The district currently uses two separate systems.

FARMINGTON – SAD 9 will be linked up to a Web-based student information system by next fall, an administrator told board members Tuesday night.

Assistant Superintendent Susan Pratt, a former principal at the Phillips Elementary School in SAD 58 who brought PowerSchool to that district, said the system will be installed and teachers trained in its use between now and the start of the 2004-05 academic year.

PowerSchool by Apple is accessed online and serves students, parents and administrators and provides real-time information.

A parent can check if their child has made it to their first period class. A student can track his or her grades. A teacher can post homework assignments.

And, at the touch of a button, a principal or superintendent can build schedules or get districtwide data.

Currently, the nine-town district relies on two separate information systems, that “don’t talk,” Superintendent Michael Cormier said.

To update those systems would have cost more than the $55,000 it will cost to bring PowerSchool to the district, he noted.

That $55,000 will come from a federal grant. Pratt said the district has signed a three-year lease purchase agreement with Apple already.

As far as security, Pratt explained the system would “be locked down pretty tight,” and everything will be backed up on-site and off-site.

Cormier said the new system will be a major, but positive shift.
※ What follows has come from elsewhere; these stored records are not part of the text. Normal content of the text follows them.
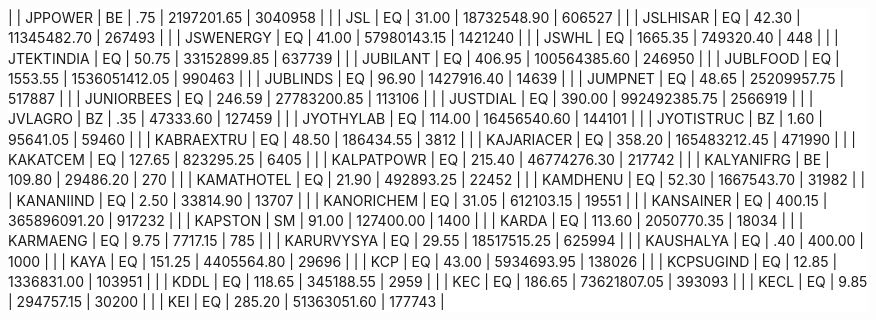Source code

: |  | JPPOWER | BE | .75 | 2197201.65 | 3040958 |
|  | JSL | EQ | 31.00 | 18732548.90 | 606527 |
|  | JSLHISAR | EQ | 42.30 | 11345482.70 | 267493 |
|  | JSWENERGY | EQ | 41.00 | 57980143.15 | 1421240 |
|  | JSWHL | EQ | 1665.35 | 749320.40 | 448 |
|  | JTEKTINDIA | EQ | 50.75 | 33152899.85 | 637739 |
|  | JUBILANT | EQ | 406.95 | 100564385.60 | 246950 |
|  | JUBLFOOD | EQ | 1553.55 | 1536051412.05 | 990463 |
|  | JUBLINDS | EQ | 96.90 | 1427916.40 | 14639 |
|  | JUMPNET | EQ | 48.65 | 25209957.75 | 517887 |
|  | JUNIORBEES | EQ | 246.59 | 27783200.85 | 113106 |
|  | JUSTDIAL | EQ | 390.00 | 992492385.75 | 2566919 |
|  | JVLAGRO | BZ | .35 | 47333.60 | 127459 |
|  | JYOTHYLAB | EQ | 114.00 | 16456540.60 | 144101 |
|  | JYOTISTRUC | BZ | 1.60 | 95641.05 | 59460 |
|  | KABRAEXTRU | EQ | 48.50 | 186434.55 | 3812 |
|  | KAJARIACER | EQ | 358.20 | 165483212.45 | 471990 |
|  | KAKATCEM | EQ | 127.65 | 823295.25 | 6405 |
|  | KALPATPOWR | EQ | 215.40 | 46774276.30 | 217742 |
|  | KALYANIFRG | BE | 109.80 | 29486.20 | 270 |
|  | KAMATHOTEL | EQ | 21.90 | 492893.25 | 22452 |
|  | KAMDHENU | EQ | 52.30 | 1667543.70 | 31982 |
|  | KANANIIND | EQ | 2.50 | 33814.90 | 13707 |
|  | KANORICHEM | EQ | 31.05 | 612103.15 | 19551 |
|  | KANSAINER | EQ | 400.15 | 365896091.20 | 917232 |
|  | KAPSTON | SM | 91.00 | 127400.00 | 1400 |
|  | KARDA | EQ | 113.60 | 2050770.35 | 18034 |
|  | KARMAENG | EQ | 9.75 | 7717.15 | 785 |
|  | KARURVYSYA | EQ | 29.55 | 18517515.25 | 625994 |
|  | KAUSHALYA | EQ | .40 | 400.00 | 1000 |
|  | KAYA | EQ | 151.25 | 4405564.80 | 29696 |
|  | KCP | EQ | 43.00 | 5934693.95 | 138026 |
|  | KCPSUGIND | EQ | 12.85 | 1336831.00 | 103951 |
|  | KDDL | EQ | 118.65 | 345188.55 | 2959 |
|  | KEC | EQ | 186.65 | 73621807.05 | 393093 |
|  | KECL | EQ | 9.85 | 294757.15 | 30200 |
|  | KEI | EQ | 285.20 | 51363051.60 | 177743 |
At Tuesday night’s meeting, the board approved a trip for 13 Mount Blue High School students in basic-level French to travel to Quebec City for two days in May for culture experience.

They also agreed unanimously to grant sabbatical leaves to Mount Blue High School foreign language teacher Ewan Goode and to Foster Tech forestry and wood harvesting instructor Ron Hodgdon.
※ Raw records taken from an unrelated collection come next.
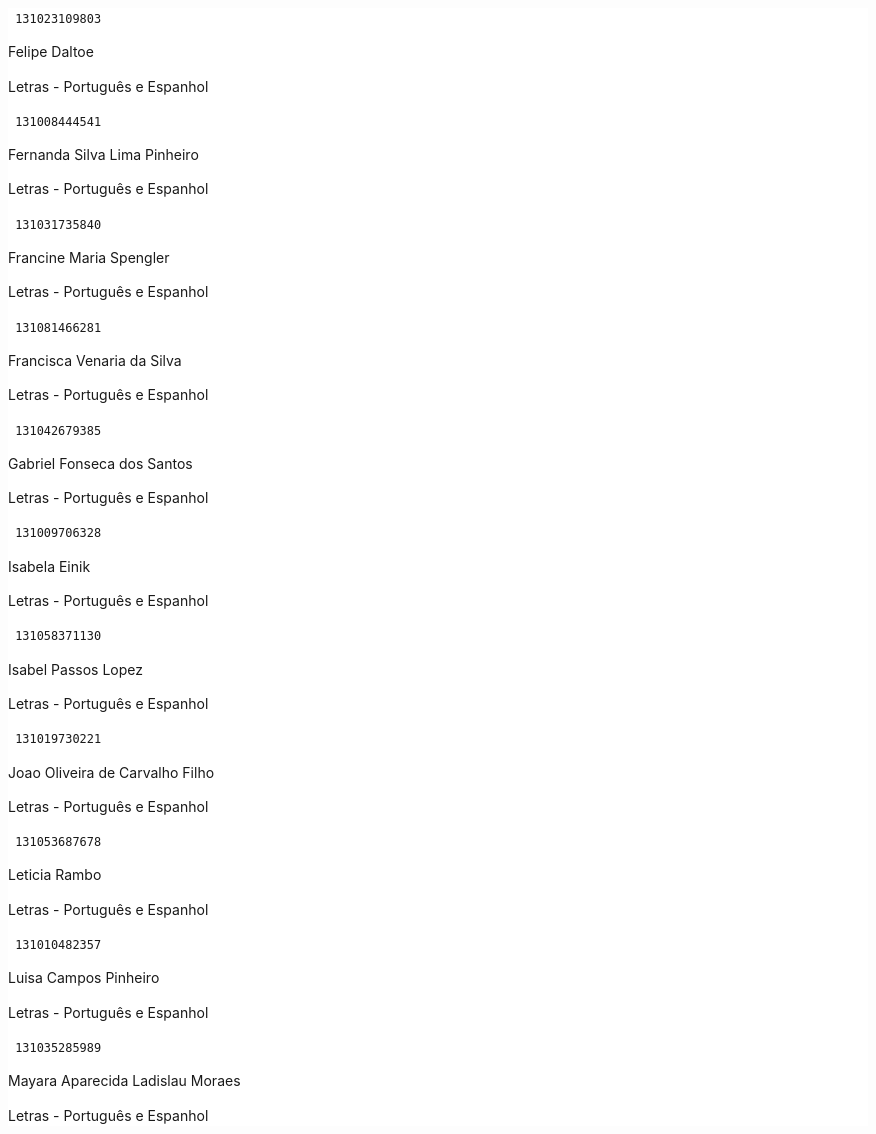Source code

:      131023109803

   Felipe Daltoe

   Letras - Português e Espanhol

     131008444541

   Fernanda Silva Lima Pinheiro

   Letras - Português e Espanhol

     131031735840

   Francine Maria Spengler

   Letras - Português e Espanhol

     131081466281

   Francisca Venaria da Silva

   Letras - Português e Espanhol

     131042679385

   Gabriel Fonseca dos Santos

   Letras - Português e Espanhol

     131009706328

   Isabela Einik

   Letras - Português e Espanhol

     131058371130

   Isabel Passos Lopez

   Letras - Português e Espanhol

     131019730221

   Joao Oliveira de Carvalho Filho

   Letras - Português e Espanhol

     131053687678

   Leticia Rambo

   Letras - Português e Espanhol

     131010482357

   Luisa Campos Pinheiro

   Letras - Português e Espanhol

     131035285989

   Mayara Aparecida Ladislau Moraes

   Letras - Português e Espanhol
Goode will spend four months in Dijon, France, at the start of the 2004-05 school year, while his wife directs the Colby College study abroad program there. A person already on staff at the high school will take over his classes, Cormier noted.

A native of France, Goode wrote in a letter to the board the extended time overseas would provide him with an opportunity to refine his own language skills and learn more about French culture, which he will share with his students when he in January.

The request granted for Hodgdon was a first for the board.

Hodgdon requested a sabbatical, spread out over three years. He proposed to take six weeks early each fall to travel to Canada and work in a wood harvesting operation he and his brother co-own.

A substitute would cover his courses when he was absent and Hodgdon said taking this time off would have the least impact on his students, as they are busy with cardiopulmonary resuscitation/first aid training, field trips, college visits and guest speakers.

Perhaps his wood harvesting students would be able to visit the site in Canada where he was working, he suggested.

The board approved his request, with the condition that the approval did not set a precedent for others requesting sabbaticals to break it up over multiple years. That, said board member Neil Stinneford, would be an “administrative nightmare.”